(Material supplied)

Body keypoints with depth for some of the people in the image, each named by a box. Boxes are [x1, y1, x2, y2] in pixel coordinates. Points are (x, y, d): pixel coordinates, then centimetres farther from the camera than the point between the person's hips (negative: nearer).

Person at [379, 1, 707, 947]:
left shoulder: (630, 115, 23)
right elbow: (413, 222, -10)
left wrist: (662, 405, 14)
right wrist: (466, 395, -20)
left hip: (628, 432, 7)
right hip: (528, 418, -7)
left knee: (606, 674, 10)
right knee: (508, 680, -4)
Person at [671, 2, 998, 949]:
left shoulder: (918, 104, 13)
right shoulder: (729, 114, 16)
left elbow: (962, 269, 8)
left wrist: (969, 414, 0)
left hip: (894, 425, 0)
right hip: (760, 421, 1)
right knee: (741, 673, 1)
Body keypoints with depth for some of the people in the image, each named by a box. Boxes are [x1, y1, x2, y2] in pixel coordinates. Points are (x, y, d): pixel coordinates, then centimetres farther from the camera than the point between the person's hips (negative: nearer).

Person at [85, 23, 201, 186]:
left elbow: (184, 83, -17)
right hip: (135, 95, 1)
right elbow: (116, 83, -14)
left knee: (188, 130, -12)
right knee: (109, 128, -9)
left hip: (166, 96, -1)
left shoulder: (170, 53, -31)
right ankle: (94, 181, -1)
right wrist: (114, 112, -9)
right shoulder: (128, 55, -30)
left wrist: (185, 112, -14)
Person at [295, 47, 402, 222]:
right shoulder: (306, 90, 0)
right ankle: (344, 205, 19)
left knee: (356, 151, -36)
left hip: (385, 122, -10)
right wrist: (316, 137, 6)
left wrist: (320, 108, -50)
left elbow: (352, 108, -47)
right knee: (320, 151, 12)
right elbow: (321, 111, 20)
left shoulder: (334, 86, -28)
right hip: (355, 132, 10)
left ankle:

(End Material supplied)

» **Work to be completed**: Please reproduce all of the material exactly.

» **Finished task**:
Body keypoints with depth for some of the people in the image, each named by a box. Boxes are [x1, y1, x2, y2] in pixel coordinates. Points are (x, y, d): pixel coordinates, then centimetres farther from the camera than the point between the person's hips (negative: nearer).

Person at [379, 1, 707, 947]:
left shoulder: (630, 115, 23)
right elbow: (413, 222, -10)
left wrist: (662, 405, 14)
right wrist: (466, 395, -20)
left hip: (628, 432, 7)
right hip: (528, 418, -7)
left knee: (606, 674, 10)
right knee: (508, 680, -4)
Person at [671, 2, 998, 949]:
left shoulder: (918, 104, 13)
right shoulder: (729, 114, 16)
left elbow: (962, 269, 8)
left wrist: (969, 414, 0)
left hip: (894, 425, 0)
right hip: (760, 421, 1)
right knee: (741, 673, 1)
Body keypoints with depth for some of the people in the image, each named by a box. Boxes are [x1, y1, x2, y2] in pixel coordinates. Points are (x, y, d): pixel coordinates, then centimetres farther from the camera than the point between the person's hips (negative: nearer).

Person at [85, 23, 201, 186]:
left elbow: (184, 83, -17)
right hip: (135, 95, 1)
right elbow: (116, 83, -14)
left knee: (188, 130, -12)
right knee: (109, 128, -9)
left hip: (166, 96, -1)
left shoulder: (170, 53, -31)
right ankle: (94, 181, -1)
right wrist: (114, 112, -9)
right shoulder: (128, 55, -30)
left wrist: (185, 112, -14)
Person at [295, 47, 402, 222]:
right shoulder: (306, 90, 0)
right ankle: (344, 205, 19)
left knee: (356, 151, -36)
left hip: (385, 122, -10)
right wrist: (316, 137, 6)
left wrist: (320, 108, -50)
left elbow: (352, 108, -47)
right knee: (320, 151, 12)
right elbow: (321, 111, 20)
left shoulder: (334, 86, -28)
right hip: (355, 132, 10)
left ankle:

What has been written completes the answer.